PASSAGE FOR REVIEW:
++++

Specialised Early Care for Alzheimer's (SPECAL)
The Contented Dementia Trust is a charity based in Oxfordshire which offers its own unique approach (SPECAL) to the care of people with dementia. It provides a range of courses, services and advice for carers and family members. The theory and practice of SPECAL have been described in a best-selling book, Contented Dementia by Oliver James.
Alzheimer's Society's view of SPECAL
The SPECAL approach is popular with some carers and includes elements that do reflect established good practice. Its emphasis on the feelings and emotions of people with dementia is a strength, for example. However, Alzheimer's Society has serious misgivings about how SPECAL is implemented. SPECAL has long been controversial and, in our view, much of the approach runs contrary to the practice of person-centred care as established by leaders in the dementia care field.
People with dementia and their family carers say (National Dementia Declaration) that they want to see the following outcomes in their lives:
- I have personal choice and control or influence over decisions about me
- I know that services are designed around me and my needs
- I have support that helps me live my life
- I have the knowledge and know-how to get what I need
- I live in an enabling and supportive environment where I feel valued and understood
- I have a sense of belonging and of being a valued part of family, community and civic life
- I know there is research going on which delivers a better life for me now and hope for the future.
Alzheimer's Society struggles to see how SPECAL can help deliver such outcomes. We do not accept that a total ban on asking direct questions of someone with dementia - one of the 'three commandments' of SPECAL - is appropriate. People with dementia tell us that they want choice and control over their lives. A key goal of the Mental Capacity Act 2005 (England and Wales) is to empower people with dementia, by ensuring that they are supported and involved in decision-making as far as is practical. Contrary to all this, by prohibiting the asking of direct questions, SPECAL seems to disempower people with dementia and deny them an effective range of choices, from their diagnosis on.
Another reason why SPECAL has been heavily criticised in the dementia care field is because it suggests a blanket approach to deception of people with dementia. A key element of SPECAL - what it calls 'making a present of the past' - in our view amounts to encouraging people with dementia to believe that they still living at a certain time in their younger life.
We do fully support the need to understand the perspective of the person with dementia and to provide an environment which meets social and psychological needs. However, we struggle to see how the systematic deception of SPECAL, however well intentioned, is in the best interests of the person with dementia. Individualised care requires appreciating the relevance of someone's unique history for the present, not encouraging the person to continually 'live in the past'.
In its 'third commandment', SPECAL requires that carers 'always agree with everything' that someone with dementia says. It is freely admitted that this will in some instances equate to deceiving the person, as will SPECAL's requirement to provide 'acceptable explanations' to the person for a range of day-to-day visitors. Even where this team-wide approach is supposedly taken in the person's best interests, we struggle to see how systematically deceiving someone with dementia can be part of an authentic trusting relationship in which the person's voice is heard and their rights promoted.
Finally, SPECAL claims to offer the only approach to caring whereas it is only one of a range of approaches. In our view SPECAL is controlling and prescriptive, and fails to acknowledge the unique needs of a person with dementia met from a range of approaches. It is for these reasons that the Alzheimer's Society does not publicly support efforts to spread the use of SPECAL.

++++

GIVEN INFORMATION:
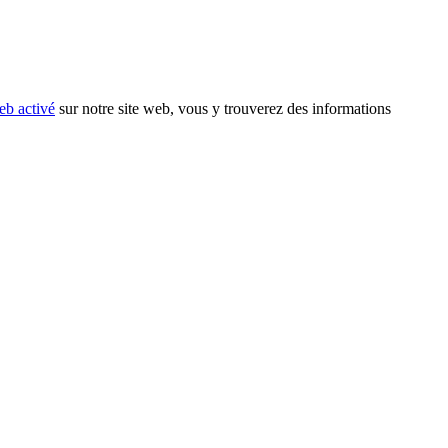
eb activé
sur notre site web, vous y trouverez des informations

++++

TASKS TO CARRY OUT:
**a.** Answer these questions using the passage on SPECAL:
(i) In which county is the Contented Dementia Trust based?
(ii) Which law has a key goal of empowering people with dementia?
(iii) What does SPECAL's 'third commandment' require of carers?
**b.** Write out the part of the passage on SPECAL starting at "Alzheimer's Society struggles" and ending at "their diagnosis on.", substituting "point-blank questions" for "direct questions".
The data have no connection to the passage on SPECAL.

ANSWERS TO THE EXERCISE:
**a.**
(i) Oxfordshire.
(ii) The Mental Capacity Act 2005 (England and Wales).
(iii) That carers 'always agree with everything' that someone with dementia says.

**b.**
Alzheimer's Society struggles to see how SPECAL can help deliver such outcomes. We do not accept that a total ban on asking point-blank questions of someone with dementia - one of the 'three commandments' of SPECAL - is appropriate. People with dementia tell us that they want choice and control over their lives. A key goal of the Mental Capacity Act 2005 (England and Wales) is to empower people with dementia, by ensuring that they are supported and involved in decision-making as far as is practical. Contrary to all this, by prohibiting the asking of point-blank questions, SPECAL seems to disempower people with dementia and deny them an effective range of choices, from their diagnosis on.